== Extrait du document ==

Les hétaïres, à Athènes, constituaient le demi-monde. Elles s'entendaient merveilleusement, on le voit, à négocier les affaires délicates. Antigone était bien une disciple de Circé l'enchanteresse.
Quelques jours après, Antigone revoit son nouvel ami et lui dit que, à force d'instance et de prières, elle a obtenu d'Athénogène la cession de la boutique et de son gérant au prix de 40 mines, cela représente 2.800 fr. en argent, mais la valeur relative est beaucoup plus forte que cette somme. On se rendit chez Athénogène. Antigone "glapit fort", comme dit Hypéride. Athénogène se montra fort aimable et déclara nonchalamment que l'acquéreur, en prenant possession de la parfumerie, devait avoir à sa charge "les dettes antérieures telles qu'elles se comportaient. Mais, ajoutait-il, il y a fort peu à recouvrer, et les marchandises qui garnissent cette boutique valent bien davantage: les parfums, les vases à la Bas'roi, les Smyrna, etc. Il débitait une kyrielle de noms, comme s'il me montrait le tout, et cela sans fin."
Les cheveux rouges et les yeux noirs d'Antigone, la faconde d'Athénogène fascinent évidemment le malheureux acheteur qui accepte ce qu'on lui propose.
"Athénogène, prenant aussitôt sur ses genoux ce qu'il avait préparé relativement à cette affaire, lut ce qui était écrit. C'étaient les actes mêmes qui me concernaient. Et je les écoutais pendant qu'il les lisait. Mais il se hâtait, et cela beaucoup plus qu'il n'était convenable, de terminer l'affaire et de sceller les contrats de peur que personne parmi les gens sensés ne pût se rendre compte de ce qu'on avait écrit."
L'affaire est conclue. Les actes sont déposés chez Lysiclès de Leuconoë, un notaire quelconque. L'acheteur va à la banque (trapeza), retire les 40 mines, les porte à Athénogène et se rend à sa parfumerie. Mais une déception cruelle l'attendait. Les "dettes antérieures telles qu'elles se comportaient" s'élevait à 5 talents, c'est à dire plus de 20.000 fr. Athénogène avait fait passer une partie de ses propres dettes dans le passif commercial de la parfumerie. C'était la ruine du pauvre diable et de ses amis.

===

Restituez mot pour mot, dans l'extrait sur la cession de la parfumerie, le segment allant de « L'affaire est conclue. » à « de ses amis. ».

== Données fournies ==

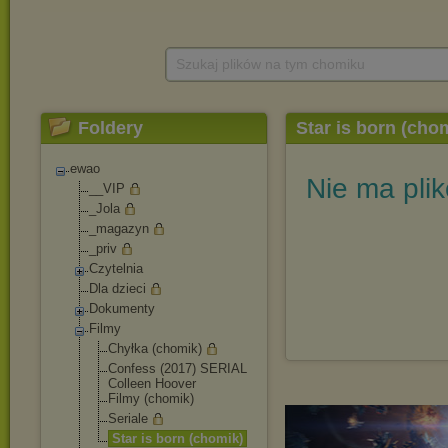
Szukaj plików na tym chomiku
Foldery
Star is born (cho
ewao
Nie ma pli
__VIP
_Jola
_magazyn
_priv
Czytelnia
Dla dzieci
Dokumenty
Filmy
Chyłka (chomik)
Confess (2017) SERIAL
Colleen Hoover
Filmy (chomik)
Seriale
Star is born (chomik)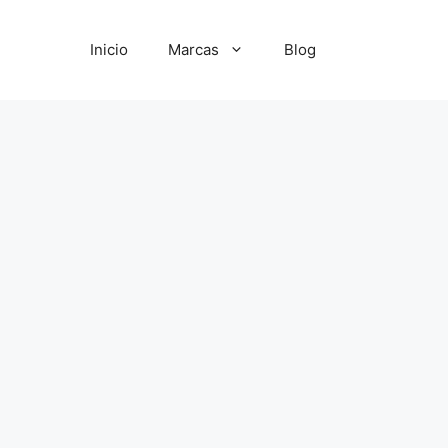
Inicio
Marcas
Blog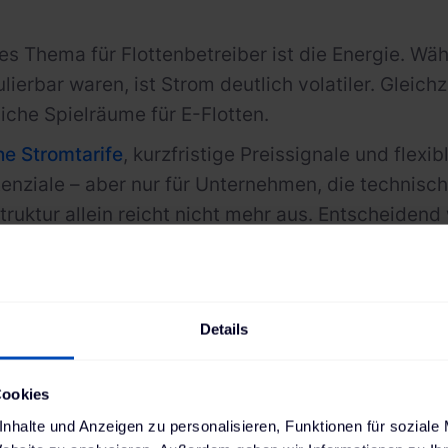
les Thema für Flottenbetreiber ist die Energie. Wäh
kulierbar waren, ist Strom deutlich volatiler. Glei
liche Spielräume für E-Flotten.
e Stromtarife
, kurzfristige Preissignale und flexi
enziale – aber nur für Unternehmen, die technisch 
truktur allein reicht nicht mehr aus. Entscheidend 
ssen im Zusammenspiel mit Fahrprofilen und betr
Möglichkeiten nutzt, kann je nach Betriebsabläuf
0 und 70 Prozent Energiekosten sparen.
Details
Cookies
nhalte und Anzeigen zu personalisieren, Funktionen für soziale
Experten-Webinar: Diese Tre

===

■ **Zone de réponse**
L'affaire est conclue. Les actes sont déposés chez Lysiclès de Leuconoë, un notaire quelconque. L'acheteur va à la banque (trapeza), retire les 40 mines, les porte à Athénogène et se rend à sa parfumerie. Mais une déception cruelle l'attendait. Les "dettes antérieures telles qu'elles se comportaient" s'élevait à 5 talents, c'est à dire plus de 20.000 fr. Athénogène avait fait passer une partie de ses propres dettes dans le passif commercial de la parfumerie. C'était la ruine du pauvre diable et de ses amis.